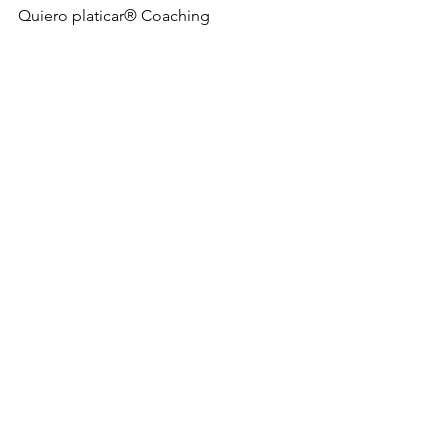
Quiero platicar® Coaching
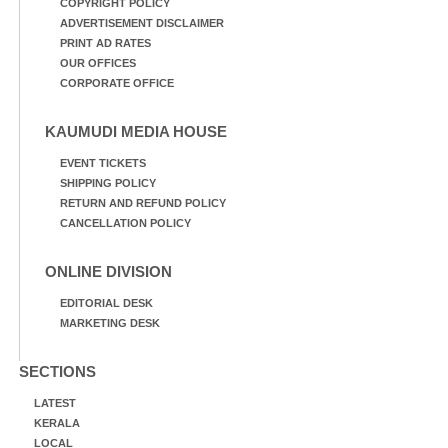
COPYRIGHT POLICY
ADVERTISEMENT DISCLAIMER
PRINT AD RATES
OUR OFFICES
CORPORATE OFFICE
KAUMUDI MEDIA HOUSE
EVENT TICKETS
SHIPPING POLICY
RETURN AND REFUND POLICY
CANCELLATION POLICY
ONLINE DIVISION
EDITORIAL DESK
MARKETING DESK
SECTIONS
LATEST
KERALA
LOCAL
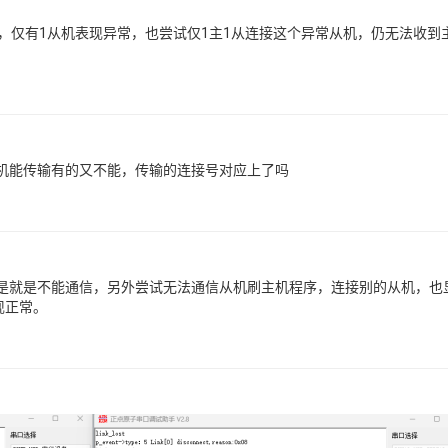
，仅有1从机表现异常，也尝试仅1主1从连接这个异常从机，仍无法收到
机能传输有的又不能，传输的连接号对应上了吗
是就是不能通信，另外尝试无法通信从机刷主机程序，连接别的从机，也
现正常。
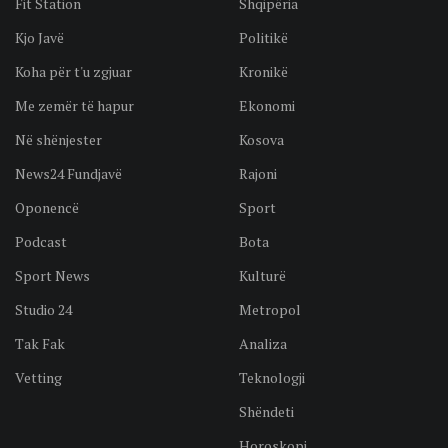
Fit Station
Shqipëria
Kjo Javë
Politikë
Koha për t'u zgjuar
Kronikë
Me zemër të hapur
Ekonomi
Në shënjester
Kosova
News24 Fundjavë
Rajoni
Oponencë
Sport
Podcast
Bota
Sport News
Kulturë
Studio 24
Metropol
Tak Fak
Analiza
Vetting
Teknologji
Shëndeti
Horoskopi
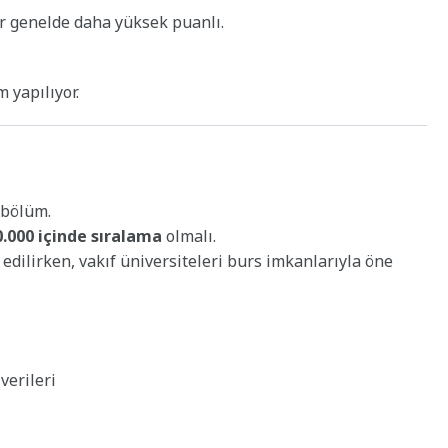
er genelde daha yüksek puanlı.
 yapılıyor.
 bölüm.
.000 içinde sıralama
olmalı.
ih edilirken, vakıf üniversiteleri burs imkanlarıyla öne
verileri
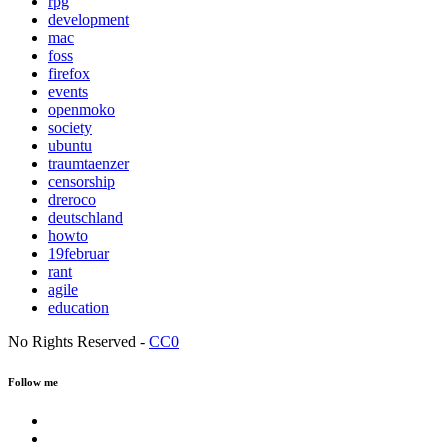
rpg
development
mac
foss
firefox
events
openmoko
society
ubuntu
traumtaenzer
censorship
dreroco
deutschland
howto
19februar
rant
agile
education
No Rights Reserved -
CC0
Follow me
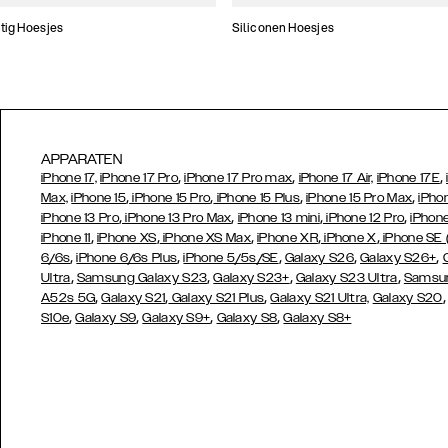
tig Hoesjes
Siliconen Hoesjes
APPARATEN
,
,
,
iPhone 17,
iPhone 17 Pro
iPhone 17 Pro max
iPhone 17 Air,
iPhone 17E
,
,
,
,
Max,
iPhone 15
iPhone 15 Pro
iPhone 15 Plus
iPhone 15 Pro Max
iPho
,
,
,
,
iPhone 13 Pro
iPhone 13 Pro Max
iPhone 13 mini
iPhone 12 Pro
iPhone
,
,
,
,
,
iPhone 11
iPhone XS
iPhone XS Max
iPhone XR
iPhone X
iPhone SE
,
,
,
,
,
6/6s
iPhone 6/6s Plus
iPhone 5/5s/SE
Galaxy S26
Galaxy S26+
,
,
,
,
Ultra
Samsung Galaxy S23
Galaxy S23+
Galaxy S23 Ultra
Samsun
,
,
,
A52s 5G
Galaxy S21
Galaxy S21 Plus
Galaxy S21 Ultra,
Galaxy S20
,
,
,
,
S10e
Galaxy S9
Galaxy S9+
Galaxy S8
Galaxy S8+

**Problem statement**
Output the records exactly, and let none of their pictures appear in the copy.

**Exercise result**
Quiero platicar® Coaching
COPYRIGHT POLICY
ADVERTISEMENT DISCLAIMER
PRINT AD RATES
OUR OFFICES
CORPORATE OFFICE
KAUMUDI MEDIA HOUSE
EVENT TICKETS
SHIPPING POLICY
RETURN AND REFUND POLICY
CANCELLATION POLICY
ONLINE DIVISION
EDITORIAL DESK
MARKETING DESK
SECTIONS
LATEST
KERALA
LOCAL
，仅有1从机表现异常，也尝试仅1主1从连接这个异常从机，仍无法收到
机能传输有的又不能，传输的连接号对应上了吗
是就是不能通信，另外尝试无法通信从机刷主机程序，连接别的从机，也
现正常。
Fit Station
Shqipëria
Kjo Javë
Politikë
Koha për t'u zgjuar
Kronikë
Me zemër të hapur
Ekonomi
Në shënjester
Kosova
News24 Fundjavë
Rajoni
Oponencë
Sport
Podcast
Bota
Sport News
Kulturë
Studio 24
Metropol
Tak Fak
Analiza
Vetting
Teknologji
Shëndeti
Horoskopi
er genelde daha yüksek puanlı.
 yapılıyor.
 bölüm.
.000 içinde sıralama
olmalı.
ih edilirken, vakıf üniversiteleri burs imkanlarıyla öne
verileri
rpg
development
mac
foss
firefox
events
openmoko
society
ubuntu
traumtaenzer
censorship
dreroco
deutschland
howto
19februar
rant
agile
education
No Rights Reserved -
CC0
Follow me
tig Hoesjes
Siliconen Hoesjes
APPARATEN
,
,
,
iPhone 17,
iPhone 17 Pro
iPhone 17 Pro max
iPhone 17 Air,
iPhone 17E
,
,
,
,
Max,
iPhone 15
iPhone 15 Pro
iPhone 15 Plus
iPhone 15 Pro Max
iPho
,
,
,
,
iPhone 13 Pro
iPhone 13 Pro Max
iPhone 13 mini
iPhone 12 Pro
iPhone
,
,
,
,
,
iPhone 11
iPhone XS
iPhone XS Max
iPhone XR
iPhone X
iPhone SE
,
,
,
,
,
6/6s
iPhone 6/6s Plus
iPhone 5/5s/SE
Galaxy S26
Galaxy S26+
,
,
,
,
Ultra
Samsung Galaxy S23
Galaxy S23+
Galaxy S23 Ultra
Samsun
,
,
,
A52s 5G
Galaxy S21
Galaxy S21 Plus
Galaxy S21 Ultra,
Galaxy S20
,
,
,
,
S10e
Galaxy S9
Galaxy S9+
Galaxy S8
Galaxy S8+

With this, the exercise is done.